Despite the photo being misused, there have been concerns raised about the campaign since tenants of rental homes found to be "unsafe" in Beijing's ongoing safety checks are being forced to leave en masse. But the city-wide campaign is not driven by a government agenda to get rid of the "low-end population" as some are suggesting, the municipal authorities have stressed.

They did not use, or even invent that term. Nobody wants to take credit for that. But despite that, the discriminative, derogatory term is often heard off the record and it hardly raises an eyebrow in present-day Beijing.

It is a harsh truth, but low-income, non-local residents, mostly transient workers from rural areas, seldom get the treatment they deserve for making our cities better places to live. Instead, they are more often viewed as a dispensable, even unwelcome group by many.

And that the renters of residences in the capital suddenly found unsafe, even "illicit", are being evicted on very short notice, a week maximum, amid the hostile winter winds blowing through the capital may indeed sound harsh. To them, at least for now, Beijing is not as local authorities claim – "the best place to be".

But the municipal authorities in Beijing have reason to feel wronged.

This is a well-intentioned campaign gone awry. Well not awry, rather from their perspective it is being misread.
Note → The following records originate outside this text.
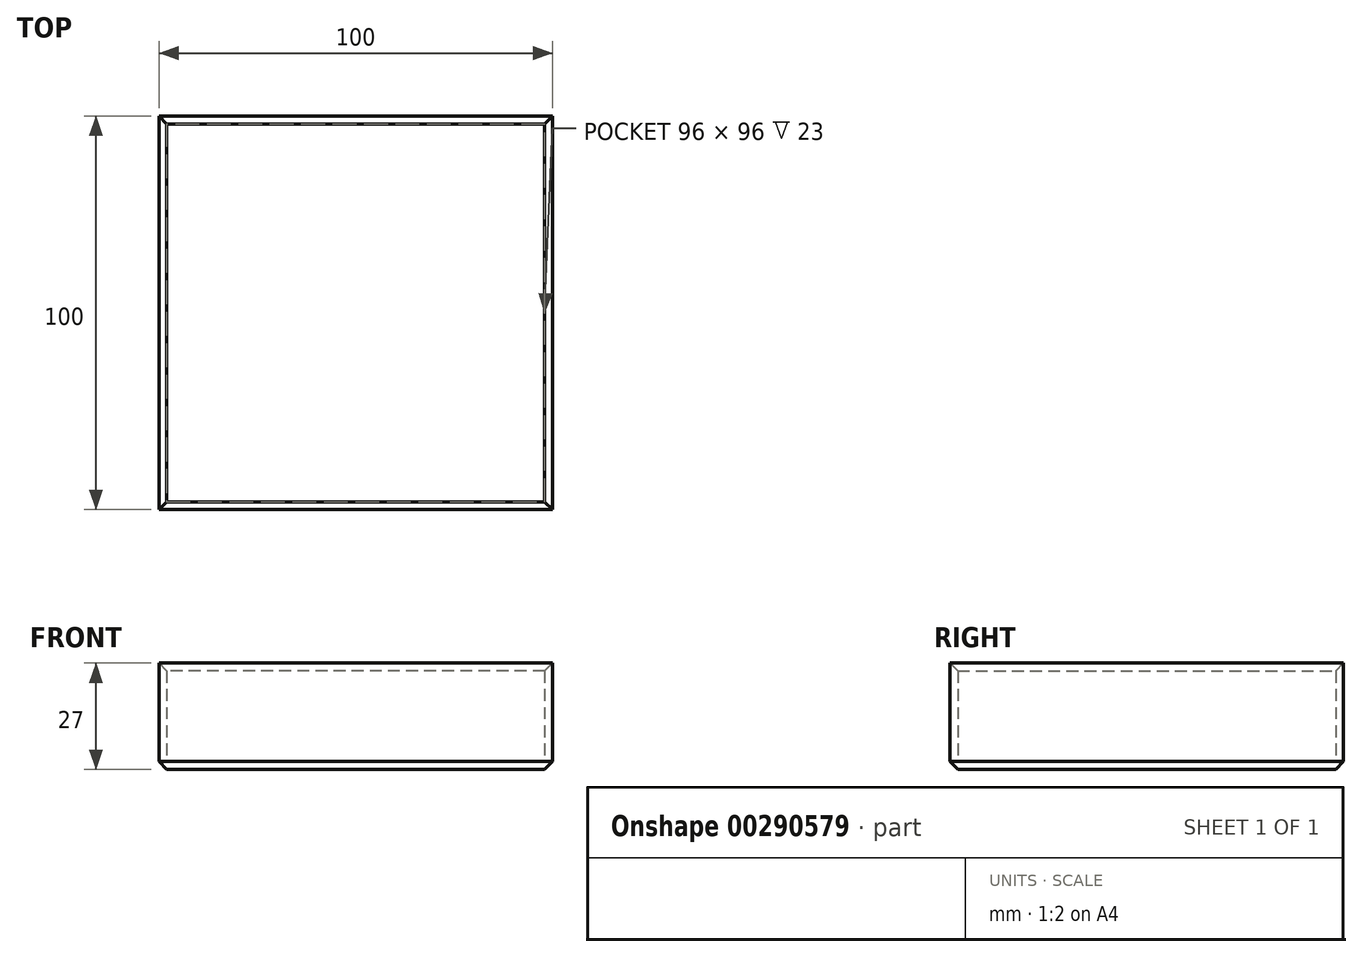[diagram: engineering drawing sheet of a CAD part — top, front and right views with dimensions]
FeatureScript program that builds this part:
annotation { "Feature Type Name" : "Feature", "Feature Type Description" : "" }
export const myFeature = defineFeature(function(context is Context, id is Id, definition is map)
    precondition{}
    {
        {
            var Q0;
            Q0=qCreatedBy(makeId("Top.planeOp"),FACE);
            var sketch = newSketch(context, id + "F0", { "sketchPlane" : qUnion([Q0])});
            skLineSegment(sketch, "E0.bottom", {"start": v(50, 50) * mm, "end": v(-50, 50) * mm});
            skLineSegment(sketch, "E0.top", {"start": v(50, -50) * mm, "end": v(-50, -50) * mm});
            skLineSegment(sketch, "E0.left", {"start": v(50, 50) * mm, "end": v(50, -50) * mm});
            skLineSegment(sketch, "E0.right", {"start": v(-50, 50) * mm, "end": v(-50, -50) * mm});
            skPoint(sketch, "E0.middle", {"position": v(0, 0) * mm});
            skLineSegment(sketch, "E1.0", {"start": v(48, 48) * mm, "end": v(-48, 48) * mm});
            skLineSegment(sketch, "E1.1", {"start": v(48, 48) * mm, "end": v(48, -48) * mm});
            skLineSegment(sketch, "E1.2", {"start": v(48, -48) * mm, "end": v(-48, -48) * mm});
            skLineSegment(sketch, "E1.3", {"start": v(-48, 48) * mm, "end": v(-48, -48) * mm});
            skSolve(sketch);
        }
        {
            var Q0;
            Q0=makeQuery(id+"F0.imprint","IMPRINT",FACE,{"disambiguationData":[TD([[makeQuery(id+"F0.imprint","IMPRINT",EDGE,{"derivedFrom":sQuery(id+"F0.wireOp",EDGE,"E0.bottom")}),1.0]])]});
            extrude(context, id + "F1", {"entities" : qUnion([Q0]), "depth" : 25 * mm});
        }
        {
            var Q0;
            Q0 = qSketchRegion(id + "F0", true);
            var Q1;
            Q1=makeQuery(id+"F0.imprint","IMPRINT",FACE,{"disambiguationData":[TD([[makeQuery(id+"F0.imprint","IMPRINT",EDGE,{"derivedFrom":sQuery(id+"F0.wireOp",EDGE,"E1.0")}),1.0]])]});
            extrude(context, id + "F2", {"entities" : qUnion([Q0, Q1]), "operationType" : NewBodyOperationType.ADD, "oppositeDirection" : true, "depth" : 2 * mm});
        }
        {
            var Q0;
            Q0=makeQuery(id+"F2.opExtrude","CAP_EDGE",EDGE,{"disambiguationData":[OSD([sQuery(id+"F0.wireOp",EDGE,"E0.top")])],"isStart":false});
            var Q1;
            Q1=makeQuery(id+"F2.opExtrude","CAP_EDGE",EDGE,{"disambiguationData":[OSD([sQuery(id+"F0.wireOp",EDGE,"E0.right")])],"isStart":false});
            var Q2;
            Q2=makeQuery(id+"F2.opExtrude","CAP_EDGE",EDGE,{"disambiguationData":[OSD([sQuery(id+"F0.wireOp",EDGE,"E0.left")])],"isStart":false});
            var Q3;
            Q3=makeQuery(id+"F2.opExtrude","CAP_EDGE",EDGE,{"disambiguationData":[OSD([sQuery(id+"F0.wireOp",EDGE,"E0.bottom")])],"isStart":false});
            var Q4;
            Q4=makeQuery(id+"F1.opExtrude","CAP_EDGE",EDGE,{"disambiguationData":[OSD([sQuery(id+"F0.wireOp",EDGE,"E1.3")])],"isStart":false});
            var Q5;
            Q5=makeQuery(id+"F1.opExtrude","CAP_EDGE",EDGE,{"disambiguationData":[OSD([sQuery(id+"F0.wireOp",EDGE,"E1.0")])],"isStart":false});
            var Q6;
            Q6=makeQuery(id+"F1.opExtrude","CAP_EDGE",EDGE,{"disambiguationData":[OSD([sQuery(id+"F0.wireOp",EDGE,"E1.1")])],"isStart":false});
            var Q7;
            Q7=makeQuery(id+"F1.opExtrude","CAP_EDGE",EDGE,{"disambiguationData":[OSD([sQuery(id+"F0.wireOp",EDGE,"E1.2")])],"isStart":false});
            chamfer(context, id + "F3", {"entities" : qUnion([Q0, Q1, Q2, Q3, Q4, Q5, Q6, Q7]), "width" : 2 * mm, "tangentPropagation" : true});
        }
    });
The November 18 fire in Daxing District, which claimed 19 lives, was a reminder of the deadly potential unsafe rental homes pose, to which the authorities have responded quickly with sweeping checks.

They admit some of campaign might have been carried out too hastily, but they are already taking steps to rectify this.

Portraying what is a necessary safety campaign as expelling those who are unwanted is thus irresponsible and groundless, as the authorities say.